Suppose that after that initial experiment, we want to try a new experiment under a different set of conditions.  We could repeat the simulation we just ran under the new conditions, but we can improve the quality of the simulation by using the old data.

However, the old data was collected under different experimental conditions than in the proposed experiment.  This is addressed by posing a counterfactual query to the model:  

### Counterfactual Query: *Given the observations of Erk after fixing IGF to 0, what would Erk have been if IGF were set to 8000?*

The following illustrates how to use the counterfactual simulation algorithm to answer this query.

### Conditioning on previous observations

Firstly, we pretend the simulated data from the previous section is real, and that we only collected data for Erk.

In [14]:
erk_data = initial_results['erk']
erk_data.shape[0]

2

## Step 1: Condition the model of the initial experiment on the observed data

In [18]:
with pyro.iarange("erk", erk_data.shape[0]) as ind:
    evidence = {'erk': initial_results['erk'][ind, :]}
    initial_experiment_conditioned = condition(initial_experiment, data=evidence)
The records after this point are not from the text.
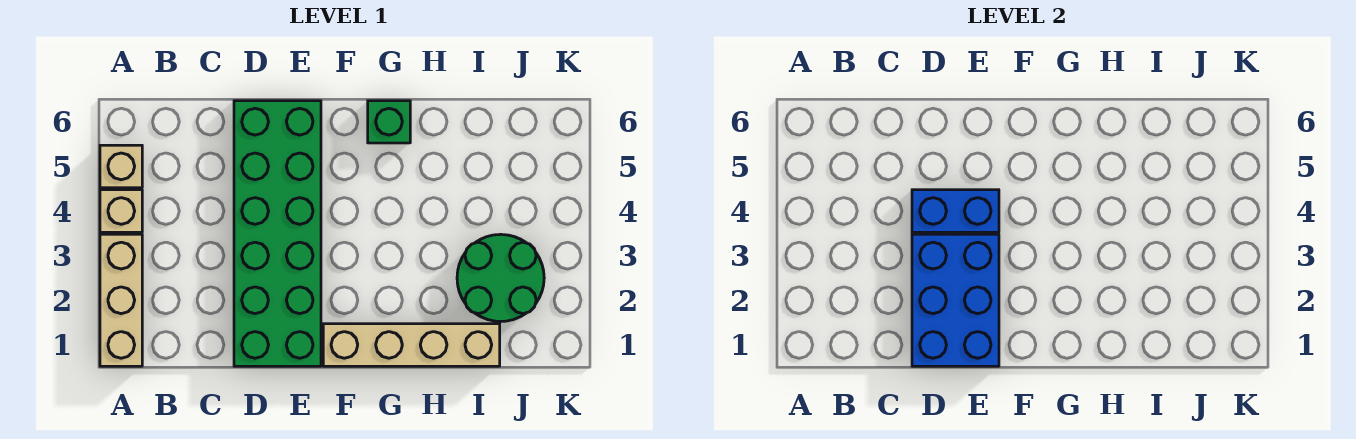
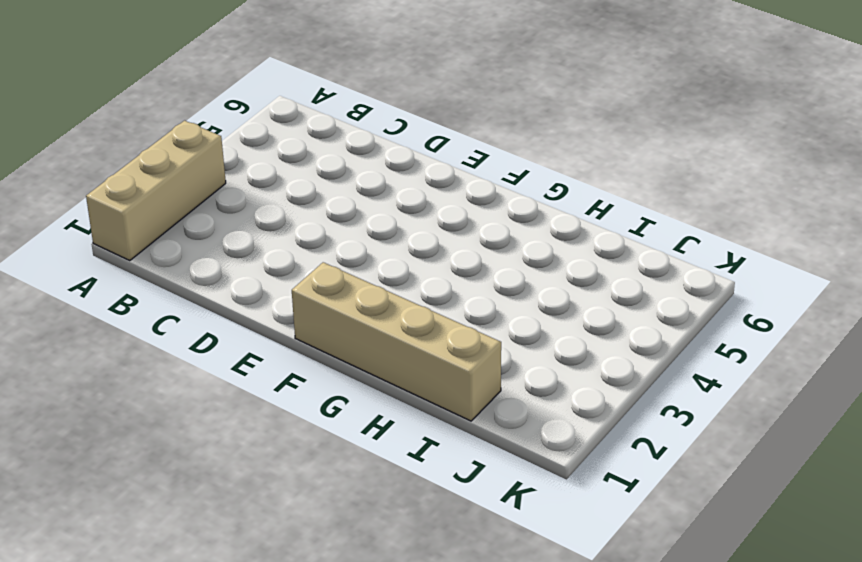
none -> tan 1x1 brick [100,190,142,232]
none -> tan 1x1 brick [100,145,142,188]

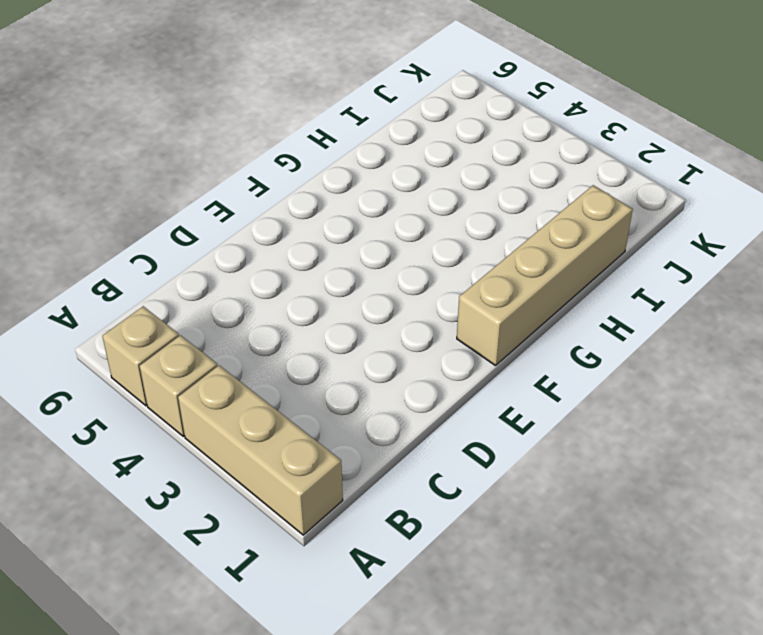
none -> green 2x6 brick [234,101,321,366]
none -> green 1x1 brick [368,101,410,143]

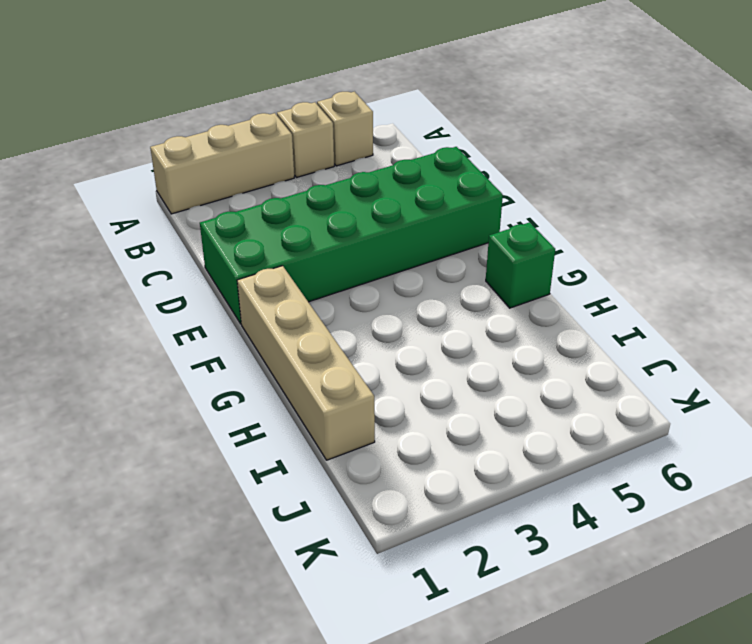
none -> green 2x2 round brick [457,234,544,322]
none -> blue 2x3 brick [912,234,999,366]

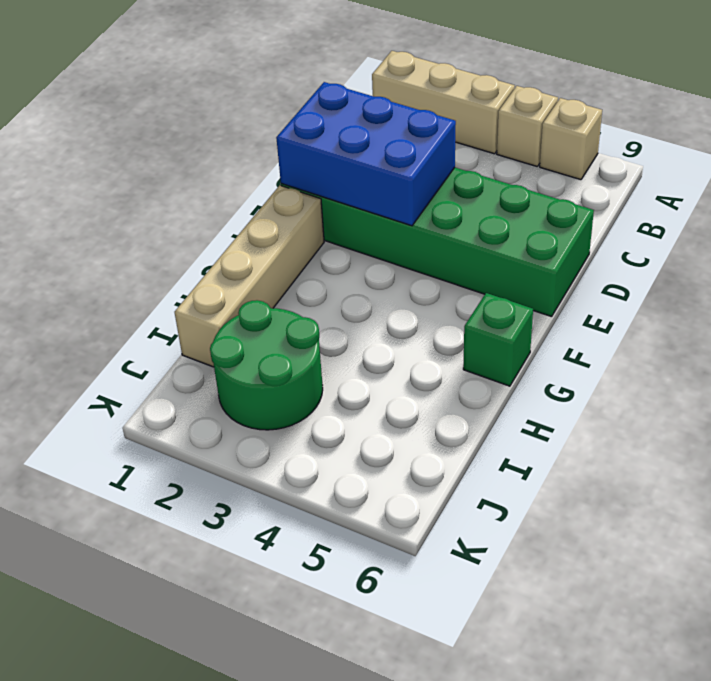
none -> blue 1x2 brick [912,190,999,232]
## Step 2: Update the noise priors given the observed data.

In [30]:
model_posterior = infer_noise2(initial_experiment_conditioned).run(noise_priors, sample_shape=torch.Size([2, 3]))
#noise_posteriors = {
#    n: EmpiricalMarginal(model_posterior, sites=n)
#    for n in noise_vars
#}

TypeError: log_prob() got an unexpected keyword argument 'sample_shape'

## Step 3. Apply do-operator to original model to obtain a model of the new experiment

In [None]:
conditions = {
    'egf': torch.tensor(
        [
            [800., 8000., 80000.],
            [800., 8000., 80000.],
        ]
    ),
    'igf': torch.tensor(
        [
            [8000., 8000., 8000.],
            [8000., 8000., 8000.],
        ]
    ),
}
new_experiment = do(cancer_signaling, data=conditions)

### 4. Pass the updated noise marginals to the model of the new experiment.

In [None]:
noise_marginals['N_egf'].sample()

In [None]:
cancer_do_dist = infer_dist(cancer_do, noise_marginals)
erk_cf_marginal = EmpiricalMarginal(cancer_do_dist, sites = 'erk')
hist(erk_cf_marginal, 'Erk')

## Extentions

* Condition on IID data
* Use SVI
* Extend the model to accomadate uncertainty in parameters